On top of it, having a small dev board means I can test the hardware computer on the move (since I'm becoming more and more of a nomad these days).

It also means I'll have an FPGA version of the CFT capable of being embedded elsewhere. Since most of the computer can probably fit on a single FPGA, I could make a toy version of the hardware.

And, at less than USD 200, it's a considerably cheaper option than starting from scratch.

Ethernet

The Ethernet card is a a new, quite simple board meant to accommodate a WIZ5100 module. The module helps early prototyping: it can talk IPv4 on its own and provide up to four simultaneous TCP or UDP connections. For more advanced use, the intelligent section can be disabled, and the module behaves like a self-contained ethernet MAC.

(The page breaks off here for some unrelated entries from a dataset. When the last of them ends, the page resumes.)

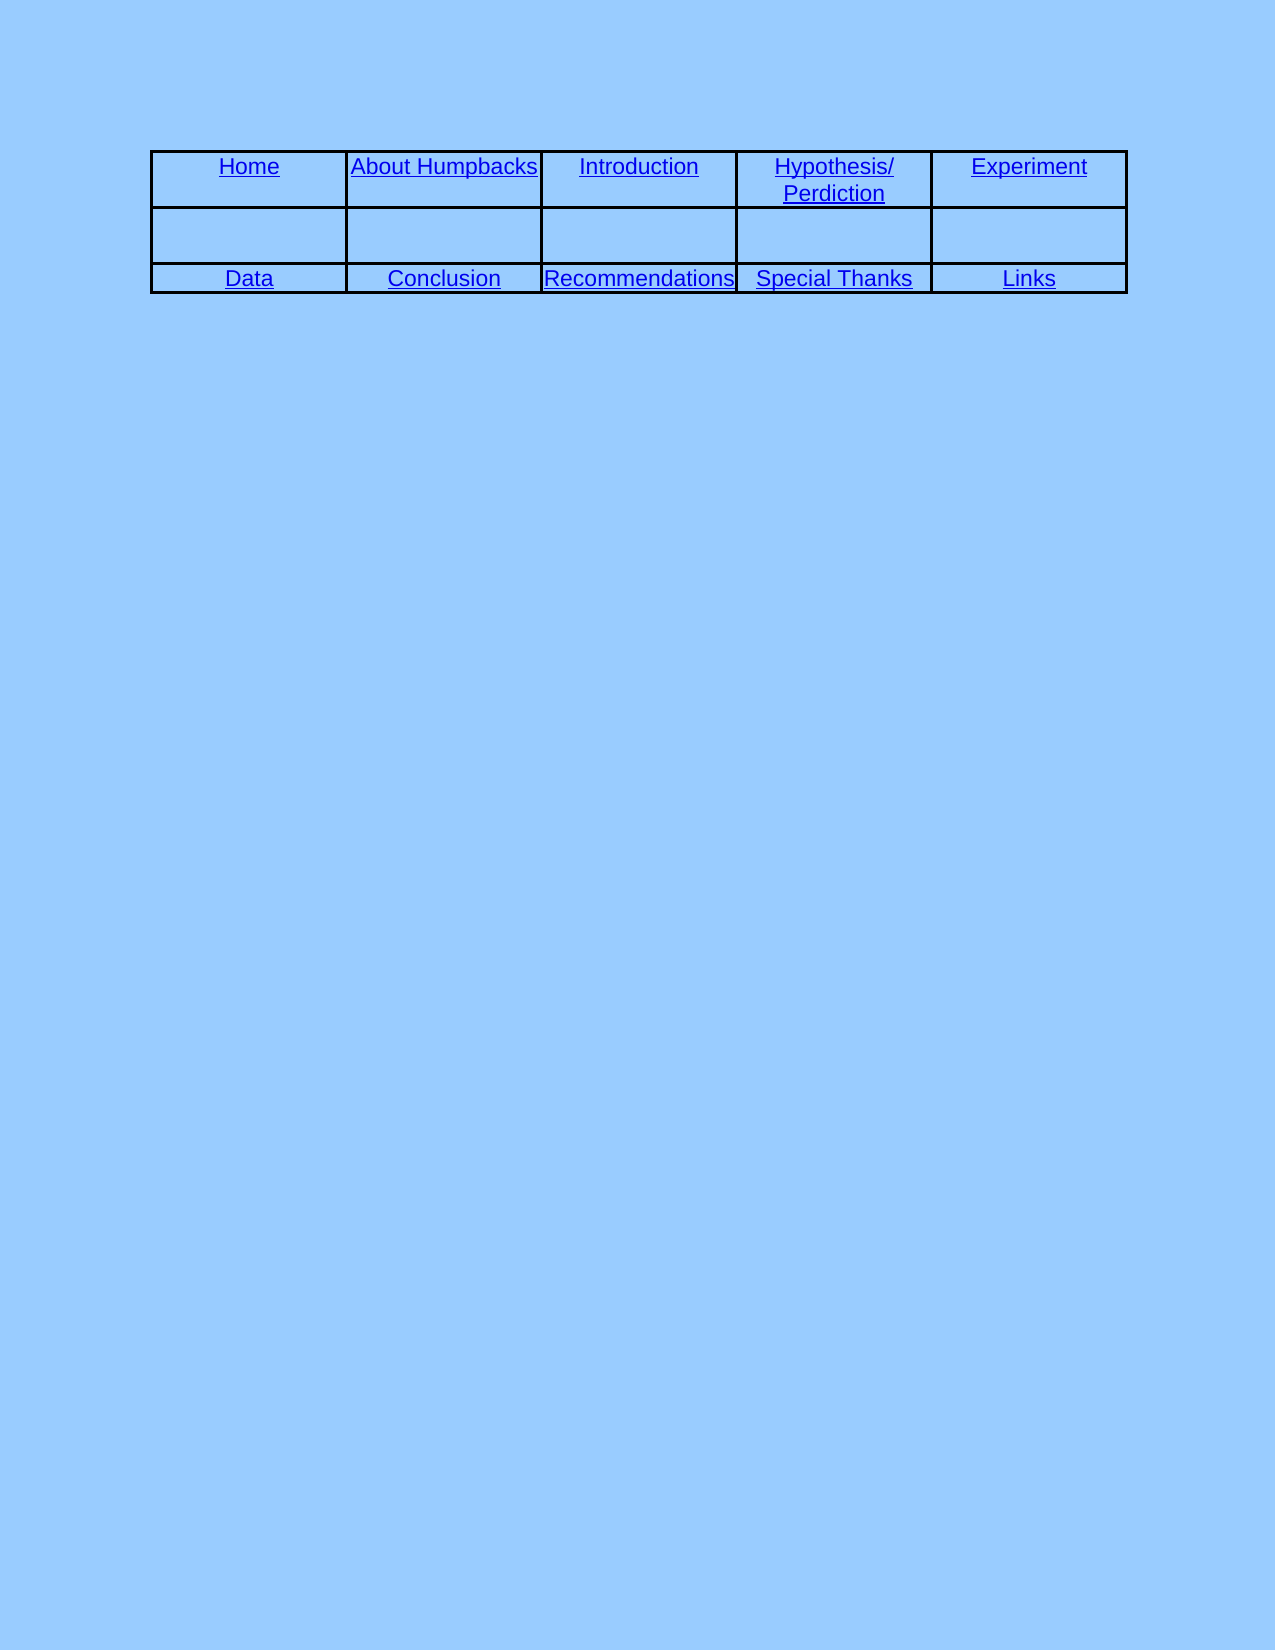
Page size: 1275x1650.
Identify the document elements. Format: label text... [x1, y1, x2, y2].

table_cell [543, 209, 735, 262]
table_cell About Humpbacks [348, 153, 540, 206]
table_cell Links [933, 265, 1125, 291]
table_cell Experiment [933, 153, 1125, 206]
table_cell Home [153, 153, 345, 206]
table_cell Hypothesis/ Perdiction [738, 153, 930, 206]
table_cell Special Thanks [738, 265, 930, 291]
table_cell [933, 209, 1125, 262]
table_cell [348, 209, 540, 262]
table_cell Conclusion [348, 265, 540, 291]
table_cell Recommendations [543, 265, 735, 288]
table_cell Introduction [543, 153, 735, 206]
table_cell [738, 209, 930, 262]
table_cell Data [153, 265, 345, 291]
table_cell [153, 209, 345, 262]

The card only requires two ICs and headers for the module, plus an optional 12V to 3.3V regulator: the module works at 3.3V but is 5V tolerant. A PHY is included, as well as an Ethernet jack with transformers.

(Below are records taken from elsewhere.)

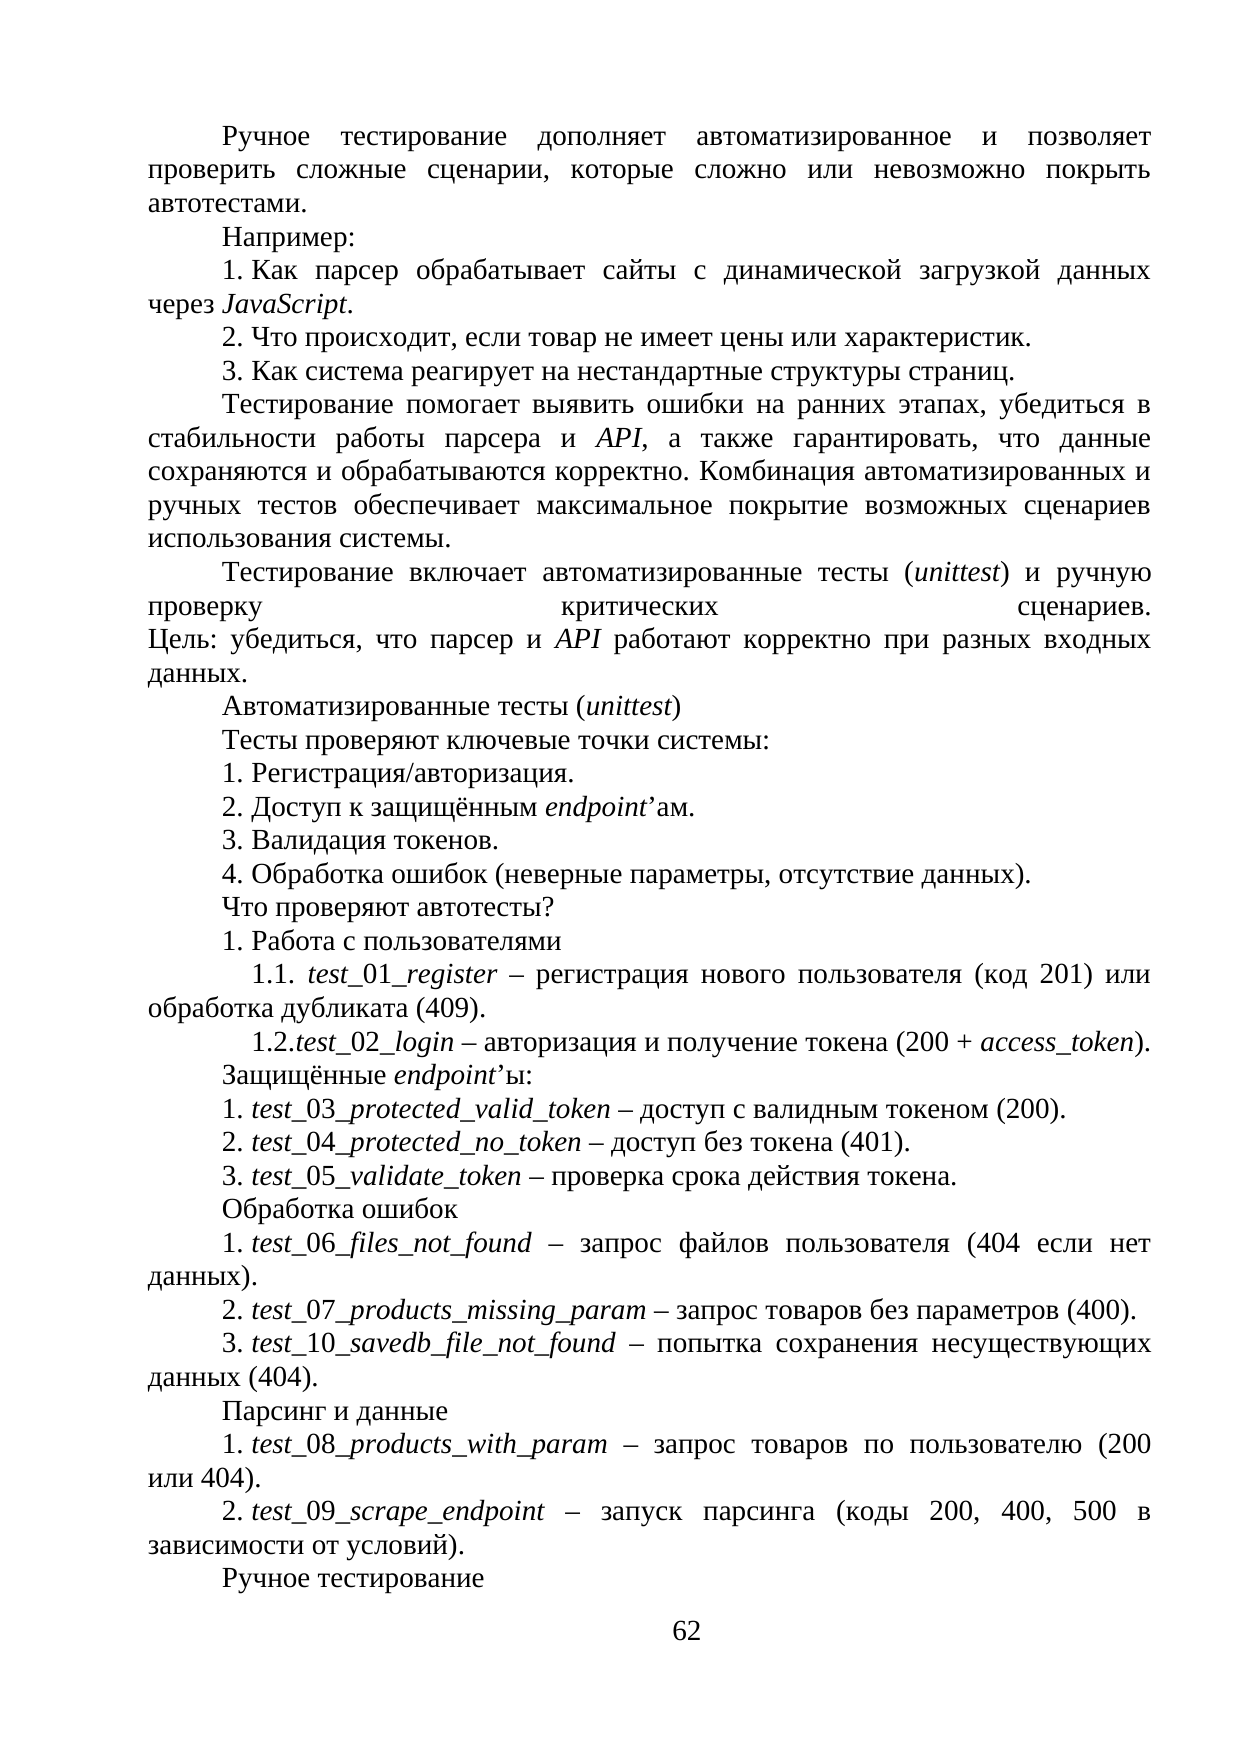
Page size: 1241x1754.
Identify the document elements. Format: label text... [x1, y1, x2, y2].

text Тесты проверяют ключевые точки системы: [148, 722, 1152, 755]
text Ручное тестирование [148, 1560, 1152, 1594]
list test_07_products_missing_param – запрос товаров без параметров (400). [148, 1292, 1152, 1326]
list Обработка ошибок (неверные параметры, отсутствие данных). [148, 856, 1152, 889]
list test_04_protected_no_token – доступ без токена (401). [148, 1124, 1152, 1158]
text Парсинг и данные [148, 1393, 1152, 1426]
text Что проверяют автотесты? [148, 889, 1152, 923]
text Защищённые endpoint’ы: [148, 1057, 1152, 1091]
text Тестирование помогает выявить ошибки на ранних этапах, убедиться в стабильности работы парсера и API, а также гарантировать, что данные сохраняются и обрабатываются корректно. Комбинация автоматизированных и ручных тестов обеспечивает максимальное покрытие возможных сценариев использования системы. [148, 386, 1152, 554]
list test_01_register – регистрация нового пользователя (код 201) или обработка дубликата (409). [148, 957, 1152, 1024]
list Как система реагирует на нестандартные структуры страниц. [148, 353, 1152, 386]
list Как парсер обрабатывает сайты с динамической загрузкой данных через JavaScript. [148, 252, 1152, 319]
list test_10_savedb_file_not_found – попытка сохранения несуществующих данных (404). [148, 1326, 1152, 1393]
list test_08_products_with_param – запрос товаров по пользователю (200 или 404). [148, 1426, 1152, 1493]
list test_02_login – авторизация и получение токена (200 + access_token). [148, 1024, 1152, 1057]
text Автоматизированные тесты (unittest) [148, 688, 1152, 722]
list Что происходит, если товар не имеет цены или характеристик. [148, 319, 1152, 353]
list Регистрация/авторизация. [148, 755, 1152, 789]
list test_06_files_not_found – запрос файлов пользователя (404 если нет данных). [148, 1225, 1152, 1292]
list Валидация токенов. [148, 822, 1152, 856]
list test_09_scrape_endpoint – запуск парсинга (коды 200, 400, 500 в зависимости от условий). [148, 1493, 1152, 1560]
text Тестирование включает автоматизированные тесты (unittest) и ручную проверку критических сценариев. Цель: убедиться, что парсер и API работают корректно при разных входных данных. [148, 554, 1152, 688]
text Ручное тестирование дополняет автоматизированное и позволяет проверить сложные сценарии, которые сложно или невозможно покрыть автотестами. [148, 118, 1152, 219]
list test_05_validate_token – проверка срока действия токена. [148, 1158, 1152, 1191]
list Доступ к защищённым endpoint’ам. [148, 789, 1152, 822]
list test_03_protected_valid_token – доступ с валидным токеном (200). [148, 1091, 1152, 1124]
list Работа с пользователями [148, 923, 1152, 957]
text Например: [148, 219, 1152, 252]
text Обработка ошибок [148, 1191, 1152, 1225]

This is such a simple design, that sense dictates some added hardware is included to make it a full card. Perhaps some GPIO. With an extra IC in the address decoding section there can be four 16-bit I/O ports for this: that's 64 outputs plus 64 inputs. More than adequate for, say, a parallel printer interface and some User I/O pins. This'll need an additional eight ICs.

PS/2 Keyboard and Video Board

These ones are very, very experimental at the moment. The idea is to prototype a video device for the CFT as its last user interface (in addition to the front panel, serial communications, and maybe Telnet.)

This is a pretty ambitious project in itself, so I'll do it last.

The video board is meant to take advantage of the 16-bit nature of the CFT design and the abundance of huge memory ICs. I intend to implement a single 640×400 mode, relatively easy to do with HC (and some AC) logic.

Within the 640×400 frame, different height character cells may be displayed (all characters will have 8 columns). With an 8×16 cell, we get an 80×25 text mode. With an 8×8 cell, we get 80×50 text or block graphics (not too shabby: many home micros of the 80s had 64×50 block graphic modes). With an 8×4 cell, finer control of the block graphics may be attained. And with an 8×1 cell and a suitable font, we get bitmap graphics — the famous TMS9918 did it the same way.

Character generation memory is probably going to be static RAM. Given how cheap static RAM is, it's likely this will be a 8×512 kByte IC (4 Mbits). This allows a serious 32,768 different 16-row character patterns. Since it's RAM, software can be used to set these to whatever is required. Given the space, bits can be set aside for double-width and double-height characters and the hardware will only need an additional two OR gates to make it work.

There's a separate colour plane RAM, and this can allow 64 colours: 2×6 bit fields for foreground and background. In semigraphics modes, each character cell has its own pair of colours. In bitmap graphics, each 8×1 cell has its own pair of colours.

Video RAM will be 64 kWords, 32 for each plane, probably with windowed access from main memory.